**What is required**
An exact reproduction of all the data is needed, with no images in it.

**Source material**

▬▬▬▬▬▬▬▬▬▬

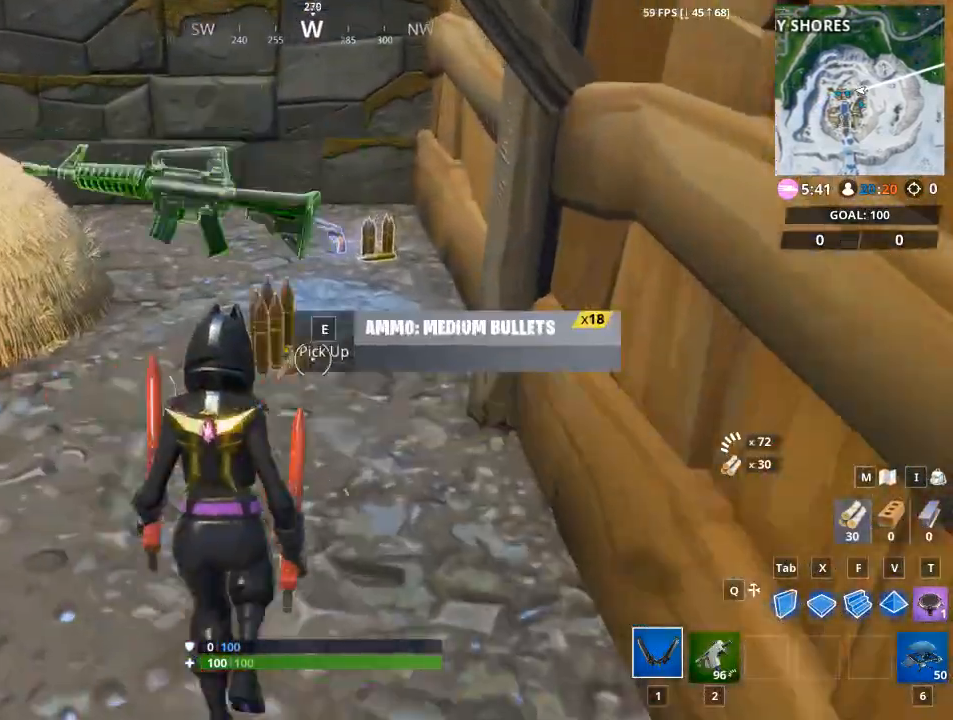
{"keys": ["w"], "mouse": [], "mouse_move": "up-right", "events": [[17, "e", "up"], [117, "e", "down"], [200, "e", "up"]]}
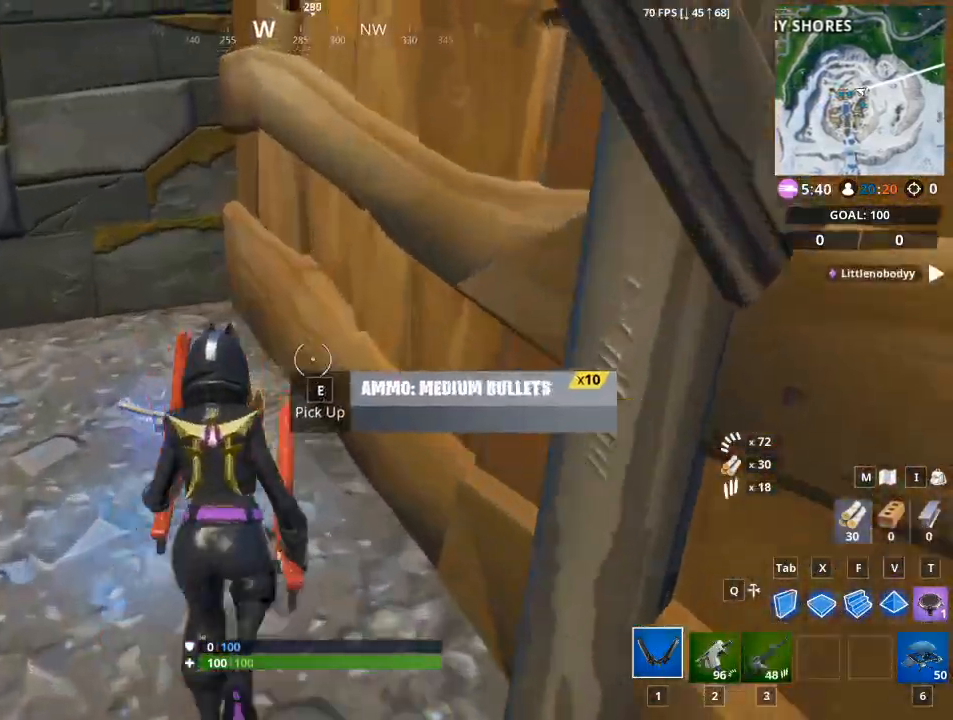
{"keys": ["w"], "mouse": [], "mouse_move": "still", "events": []}
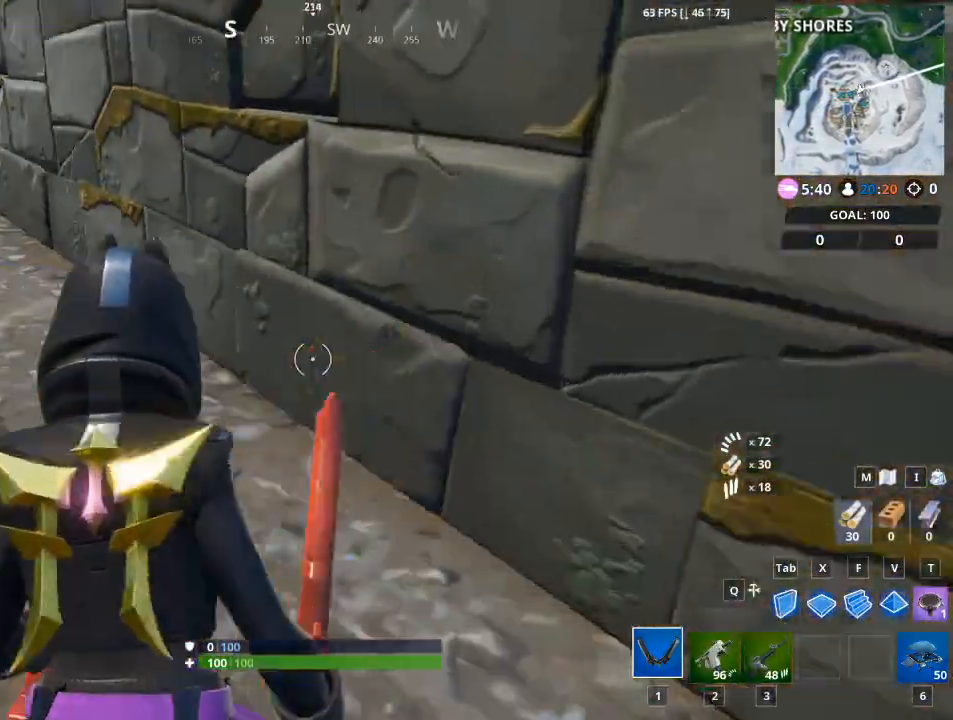
{"keys": ["w"], "mouse": [], "mouse_move": "still", "events": []}
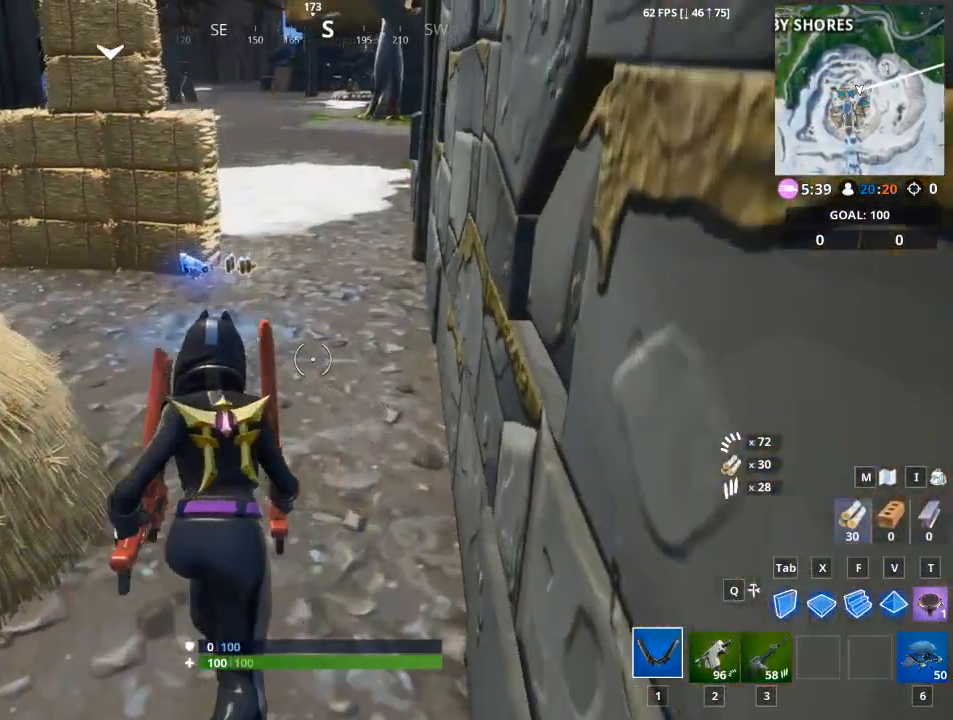
{"keys": ["a", "w"], "mouse": [], "mouse_move": "still", "events": [[400, "a", "down"]]}
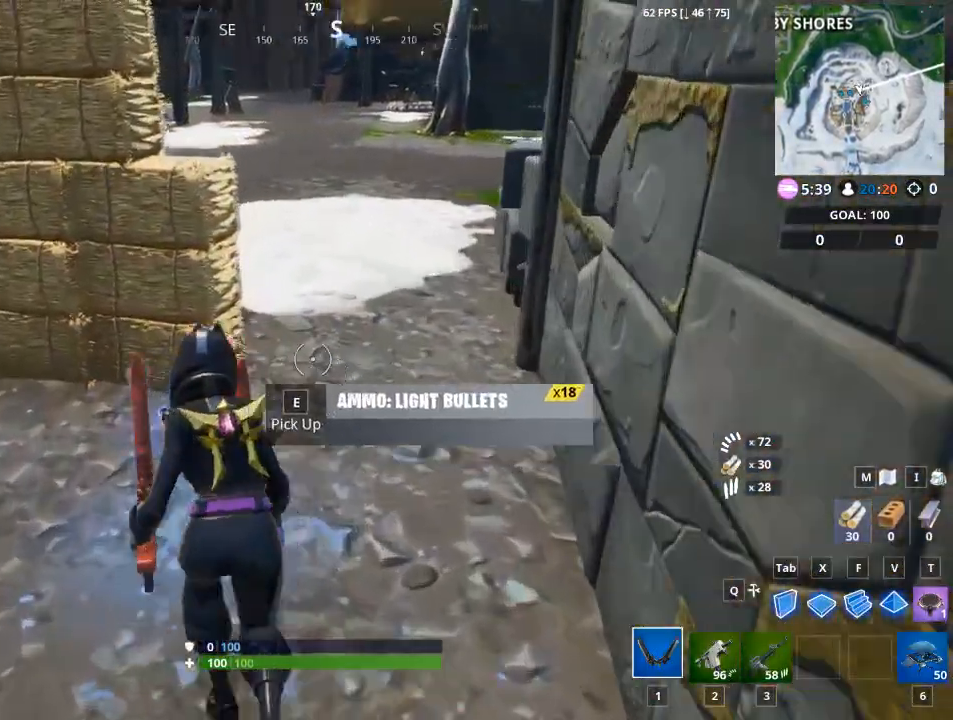
{"keys": ["d", "w"], "mouse": [], "mouse_move": "still", "events": [[84, "a", "up"], [184, "d", "down"]]}
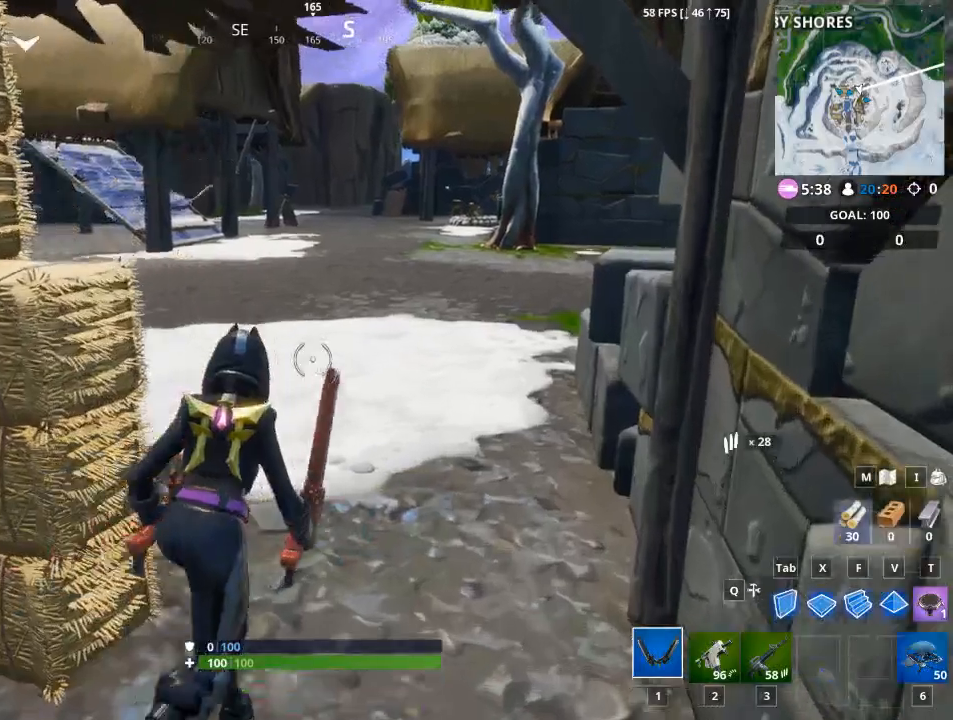
{"keys": ["d", "w"], "mouse": [], "mouse_move": "still", "events": [[116, "d", "up"], [483, "d", "down"]]}
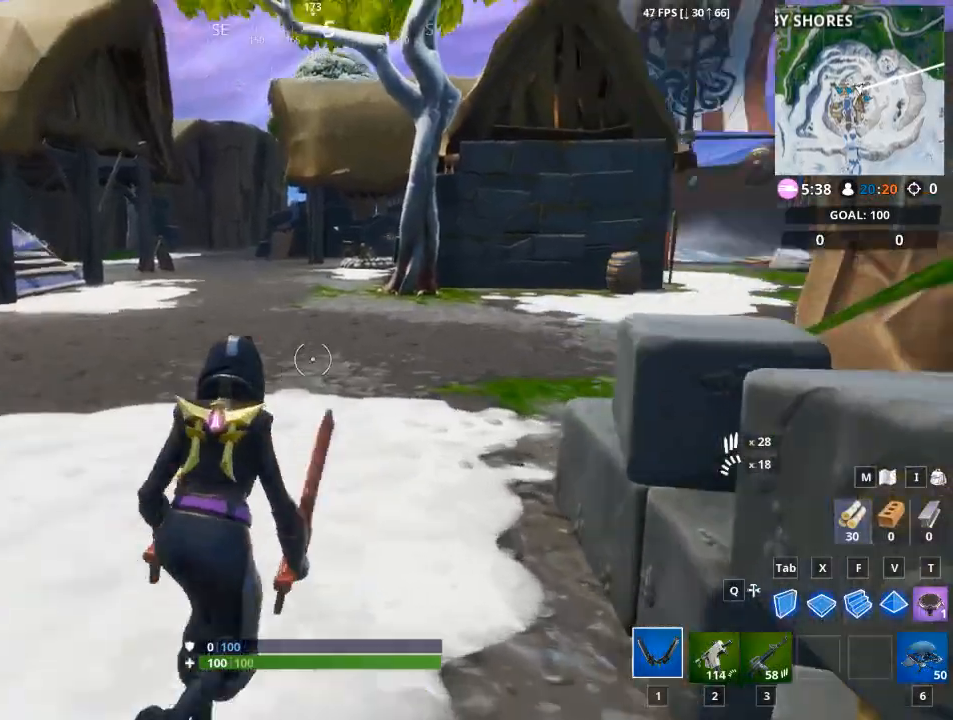
{"keys": ["a", "w"], "mouse": [], "mouse_move": "right", "events": [[117, "space", "down"], [167, "d", "up"], [367, "space", "up"], [417, "a", "down"]]}
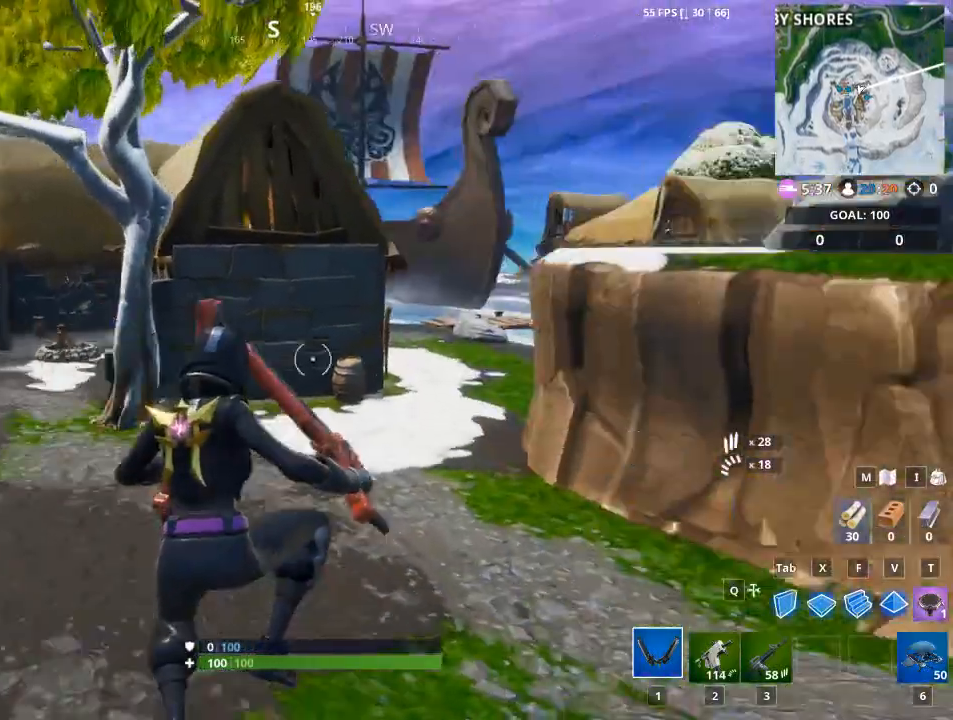
{"keys": ["a", "w"], "mouse": [], "mouse_move": "right", "events": []}
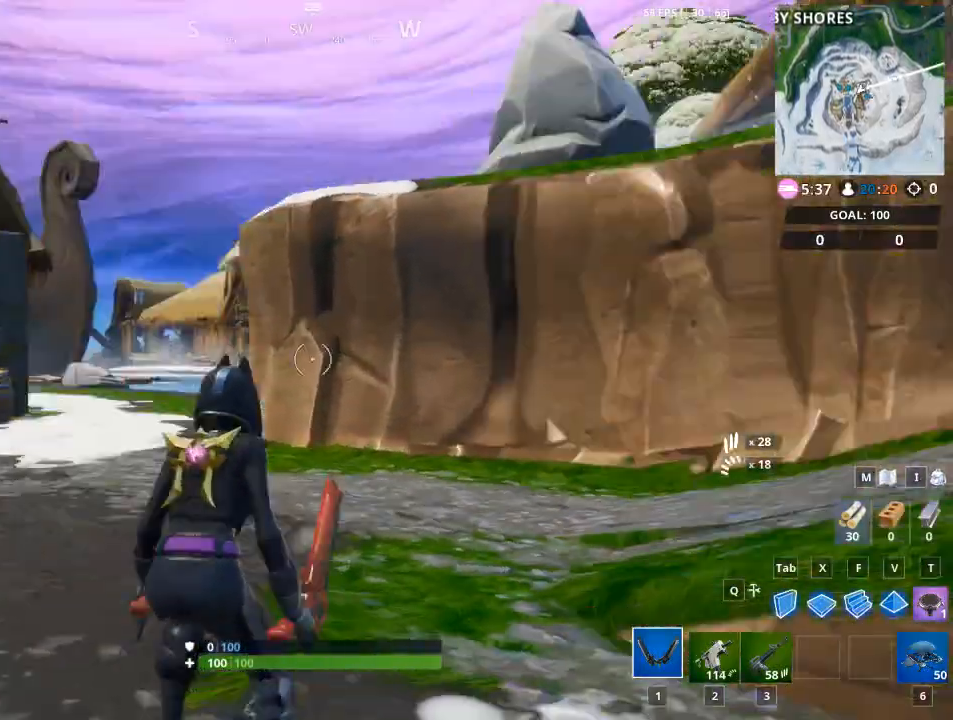
{"keys": ["a"], "mouse": [], "mouse_move": "still", "events": [[134, "space", "down"], [184, "w", "up"], [284, "space", "up"]]}
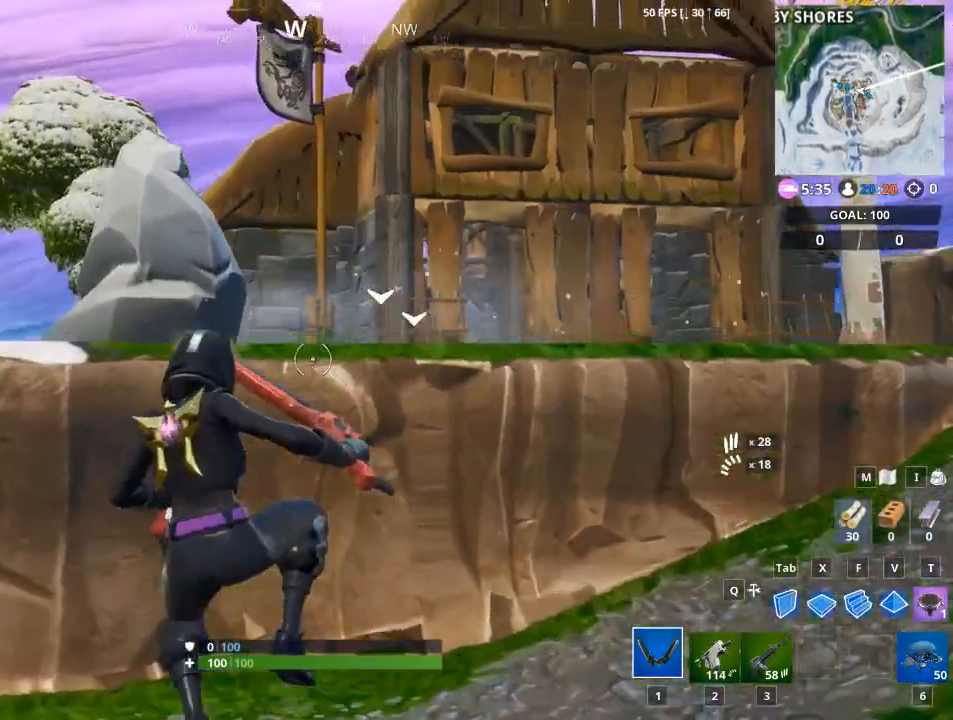
{"keys": ["a", "w"], "mouse": [], "mouse_move": "up-right", "events": [[300, "w", "down"]]}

▬▬▬▬▬▬▬▬▬▬

**Written reply**
{"keys": ["w"], "mouse": [], "mouse_move": "up-right", "events": [[17, "e", "up"], [117, "e", "down"], [200, "e", "up"]]}
{"keys": ["w"], "mouse": [], "mouse_move": "still", "events": []}
{"keys": ["w"], "mouse": [], "mouse_move": "still", "events": []}
{"keys": ["a", "w"], "mouse": [], "mouse_move": "still", "events": [[400, "a", "down"]]}
{"keys": ["d", "w"], "mouse": [], "mouse_move": "still", "events": [[84, "a", "up"], [184, "d", "down"]]}
{"keys": ["d", "w"], "mouse": [], "mouse_move": "still", "events": [[116, "d", "up"], [483, "d", "down"]]}
{"keys": ["a", "w"], "mouse": [], "mouse_move": "right", "events": [[117, "space", "down"], [167, "d", "up"], [367, "space", "up"], [417, "a", "down"]]}
{"keys": ["a", "w"], "mouse": [], "mouse_move": "right", "events": []}
{"keys": ["a"], "mouse": [], "mouse_move": "still", "events": [[134, "space", "down"], [184, "w", "up"], [284, "space", "up"]]}
{"keys": ["a", "w"], "mouse": [], "mouse_move": "up-right", "events": [[300, "w", "down"]]}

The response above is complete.